Task list -
a: From the speedcube survey thread, echo the passage starting with "## Sa967St (Jan" and going on through "non-existent, it's fine.".
b: Answer these questions about the speedcube survey thread:
(i) At most how many degrees of corner cutting does Alvin Tan think he uses in a solve?
(ii) What does aronpm say his lubes tend to make cubes?
(iii) According to Sa967St, what should the smooth, clicky cubes she likes sound like?
c: Finish out the next part of the speedcube survey thread, picking up after its last line.
── Text block ──
# Quick cubing survey: What you look for in a speedcube?



## Mudkip (Jan 25, 2012)

Hi there, this will be a short survey about certain traits of a 3x3 speedcube. Included are other questions I think will be interesting to see.

1. Do you prefer a cube that can glide along effortlessly, or a gummy, smooth one?

2. How much corner cutting do you actually use in a solve? Do you think cubes should be able to cut more, or is it enough already?

3. A little off-topic, but it goes along with the how you might pick a cube: Do you tend to rely on lookahead or high TPS more?

4. What would you like to see an improvement on in future speedcubes?


----------



## Alvin Tan (Jan 25, 2012)

1. I prefer a clicky and smooth one because there's more feel to it making it kinda comfortable for me.

2. I think i use at most 30 degree of corner cutting in a solve. I think the corner cutting ability is already sufficient in the newer cubes.

3. Slow and lookahead is more comfortable for me.

4. Stronger yet lighter plastic used for making the cube.


----------



## aronpm (Jan 25, 2012)

Mudkip said:


> 1. Do you prefer a cube that can glide along effortlessly, or a gummy, smooth one?


Either or, as long as I can turn it fast. My lubes tend to make cubes gummy and smooth.



> 2. How much corner cutting do you actually use in a solve? Do you think cubes should be able to cut more, or is it enough already?


Not sure, but I doubt I use more than 20 degrees. Corner cutting doesn't really need to improve any more, I think. 



> 3. A little off-topic, but it goes along with the how you might pick a cube: Do you tend to rely on lookahead or high TPS more?


TPS, unfortunately. 



> 4. What would you like to see an improvement on in future speedcubes?


Preventing pieces from catching, causing lockups. Pops are already solved, corner cutting is already good. I would like to see some good 5x5+ designs. Looking forward to the Dayan + MF8 4x4 v2.


----------



## Sa967St (Jan 25, 2012)

1. I dislike gummy cubes. I like smooth and clicky ones that sound like toast.

2. I turn quite accurately, so as long as the corner cutting isn't nearly non-existent, it's fine. 

3. Fast consistent turning and look-ahead are equally important. (note: fast turning =/= high TPS)
───
── Supplied information ──
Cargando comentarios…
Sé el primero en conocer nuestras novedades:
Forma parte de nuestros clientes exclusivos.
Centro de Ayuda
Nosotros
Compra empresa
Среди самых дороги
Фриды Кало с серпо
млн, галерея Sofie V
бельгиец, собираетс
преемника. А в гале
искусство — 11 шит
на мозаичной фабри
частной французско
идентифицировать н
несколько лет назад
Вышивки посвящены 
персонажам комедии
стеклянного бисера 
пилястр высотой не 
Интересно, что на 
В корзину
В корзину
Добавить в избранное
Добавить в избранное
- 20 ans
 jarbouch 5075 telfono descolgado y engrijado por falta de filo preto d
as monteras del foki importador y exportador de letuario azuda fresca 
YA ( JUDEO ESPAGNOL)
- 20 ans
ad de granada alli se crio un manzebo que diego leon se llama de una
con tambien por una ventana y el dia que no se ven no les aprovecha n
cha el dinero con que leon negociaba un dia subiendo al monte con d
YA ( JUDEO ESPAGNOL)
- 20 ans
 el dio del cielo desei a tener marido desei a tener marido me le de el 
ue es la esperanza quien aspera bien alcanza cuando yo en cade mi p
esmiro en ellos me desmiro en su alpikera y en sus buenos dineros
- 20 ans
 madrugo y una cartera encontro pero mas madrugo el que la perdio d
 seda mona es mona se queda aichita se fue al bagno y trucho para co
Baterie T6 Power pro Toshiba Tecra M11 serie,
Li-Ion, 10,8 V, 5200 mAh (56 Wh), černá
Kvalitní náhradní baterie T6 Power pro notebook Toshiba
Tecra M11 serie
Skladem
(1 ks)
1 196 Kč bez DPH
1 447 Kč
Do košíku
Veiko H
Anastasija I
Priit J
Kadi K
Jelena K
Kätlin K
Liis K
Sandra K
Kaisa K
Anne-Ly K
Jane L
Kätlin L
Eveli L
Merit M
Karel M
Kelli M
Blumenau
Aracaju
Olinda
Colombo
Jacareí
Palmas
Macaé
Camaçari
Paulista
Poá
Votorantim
───
Numbered answers -
a:
## Sa967St (Jan 25, 2012)

1. I dislike gummy cubes. I like smooth and clicky ones that sound like toast.

2. I turn quite accurately, so as long as the corner cutting isn't nearly non-existent, it's fine.

b:
(i) 30 degrees
(ii) Gummy and smooth
(iii) Toast

c:
4. There are already lots of great cubes out, making any more improvements would be lol.


----------



## Specs112 (Jan 25, 2012)

Mudkip said:


> Hi there, this will be a short survey about certain traits of a 3x3 speedcube. Included are other questions I think will be interesting to see.
> 
> 1. Do you prefer a cube that can glide along effortlessly, or a gummy, smooth one?
> 
> ...


 
1. clicky clicky clicky clicky clicky clicky clicky clicky 

2. If you actually need all 45 degrees of cutting that you can get out of good cubes, then your turning style has problems.

3. TPS, though I'm improving my lookahead a lot lately.

4. I would like to be able to get a girlfriend using cubes.


----------



## waffle=ijm (Jan 25, 2012)

1) Smooth Clicky

2) Corner cutting not so important. You learn to be accurate from older cubes that no one uses anymore. Just need a little corner cutting and I'll be fine. 

3) It's a combination of fast turning and look ahead that will get you ahead. Personally, I turn slow at the beginning to look ahead but then do high TPS bursts when you can recognize everything until the end. 

4) Durability.


----------



## PandaCuber (Jan 25, 2012)

1. Smooth and little bit clicky. 

2. Only during algs is when corner cutting is helpful. For me. So CMLL is all i need for cutting

3. I rely on lookahead more than TPS. Even when I try, I cant get high TPS.

4. Self lubricating cube.


----------



## BrainOfSweden (Jan 25, 2012)

1. I prefer crisp cubes, I love the feeling, and the sound "click click click clicketyclick click click"

2. I dont how much corner cutting I use in degrees, but the current 45 degree cubes are more than enough. If a cube can perform R U' R' without noticeable effort in <1 second, it cuts well enough for me.

3. I'm really bad at both of them, but I try to turn as fast as I can. I believe that TPS is more important in the LL, while look-ahead is the most important during F2L. I tend to find a pair, insert it quick, and end up with no clue where the next one is tough 

4. There's been a lot of developing in pop-resistant cubes lately, what about lock-up resistace?


----------



## jonlin (Jan 27, 2012)

1. Gummy gummy gummy gummy gummy gum gum. I don't know why.
2. I like smooth, accurate turning. Bottom line, if you rely on 40 degree cutting, improve your turning.It doesn't need to change.
3. I rely on both. It depends on what the solve is like.
4. Getting everyone to meetup at one comp(such as nats) and have a partying time.


----------



## JohnLaurain (Jan 27, 2012)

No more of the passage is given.